Nas palavras do constitucionalista Uadi Lammêgo Bulos:
Pelo princípio da presunção de inocência, ninguém pode ser considerado culpado até o trânsito em julgado de sentença penal condenatória. (…) Se esse enunciado fosse respeitado, na grandiosidade de sua formulação constitucional, estaria liquidada, no Brasil, a contumeliosa prática do ‘denuncismo’, inadmitida, inclusive, pela jurisprudência do Supremo Tribunal Federal. (…)
A propósito, lembre-se que a presunção de inocência foi uma novidade da Carta de 1988. No passado, ela era extraída do contraditório e da ampla defesa, pois não vinha prevista taxativamente.
Agora, todos são inocentes, exceto se for provado o contrário.
Até o trânsito em julgado da sentença condenatória, o réu tem o direito público subjetivo de não ostentar o status de condenado.
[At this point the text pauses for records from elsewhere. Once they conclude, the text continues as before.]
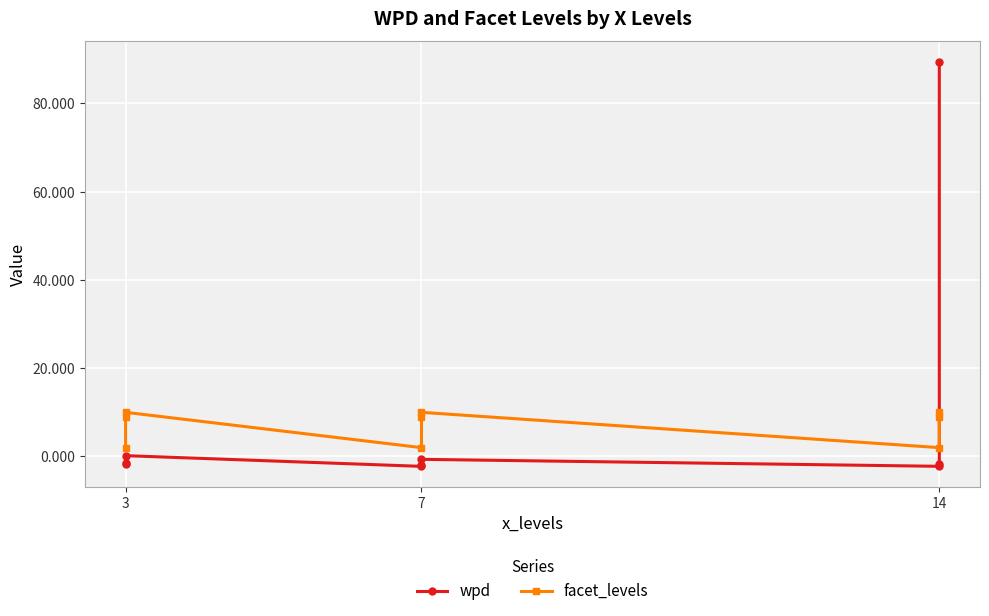

Is it true that wpd equals -0.9 at 14?

False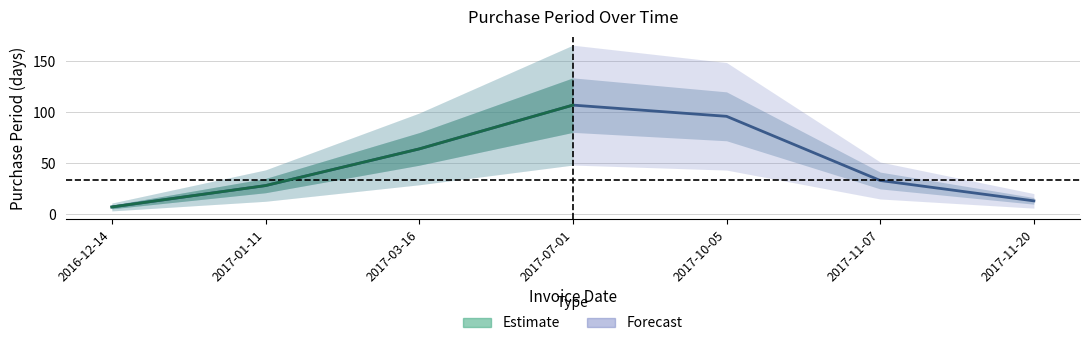

What is the label of the 3rd point from the left?

2017-03-16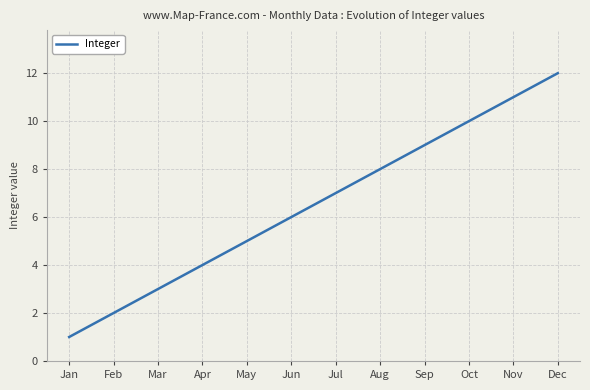

What is the difference between the maximum and minimum values?

11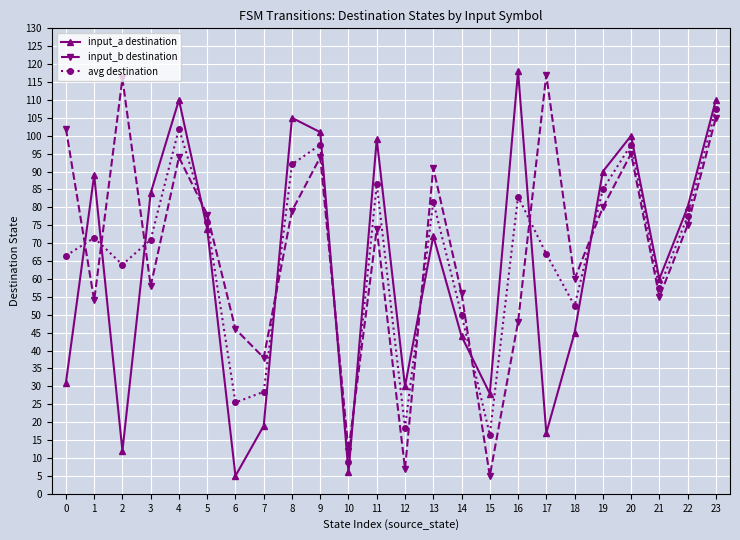

True or false: input_b destination has a value of 70.8 at 17.

False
Trata-se de uma projeção dos princípios do devido processo legal, da dignidade da pessoa humana, do Estado Democrático de Direito, do contraditório, da ampla defesa, do favor libertatis, do in dubio pro reu e da nulla poena sine culpa.
Somente quando a situação originária do processo for, definitivamente, resolvida é que se poderá inscrever, ou não, o indivíduo no rol dos culpados, porque existe a presunção relativa, ou juris tantum, da não culpabilidade daqueles que figuram como réus nos processos penais condenatórios.
(…) Antes do trânsito em julgado, todos são inocentes. (BULOS, 2014, ps. 713-714).(grifos nossos).
O grande problema de prisões antes do trânsito em julgado é, via de regra, a fragilidade das provas e razões jurídicas apresentadas para sua validação. E, mesmo que ao fim do devido processo legal sejam evidenciadas e provadas a autoria e culpabilidade do réu, a prisão antecipada não deixa de ser uma antecipação da pena.
Prisão antes do trânsito em julgado deveria ser exceção, mas no processo penal à brasileira está virando regra. Segundo dados do CNJ, dos cerca de 800 mil presos no Brasil, 42% ainda aguardam julgamento.
REFERÊNCIAS
BULOS, Uadi Lammêgo. CURSO DE DIREITO CONSTITUCIONAL. 8ª ED. São Paulo: Saraiva, 2014.
LOPES JR, Aury. DIREITO PROCESSUAL PENAL. 15ª ed. São Paulo: Saraiva Educação, 2018.
PAGNAN, Rogério. Justiça de SP absolve jovem que mobilizou ‘brigada’ de amigos para provar inocência. Publicado em Folha de São Paulo na data de 23/07/2019. Disponível aqui.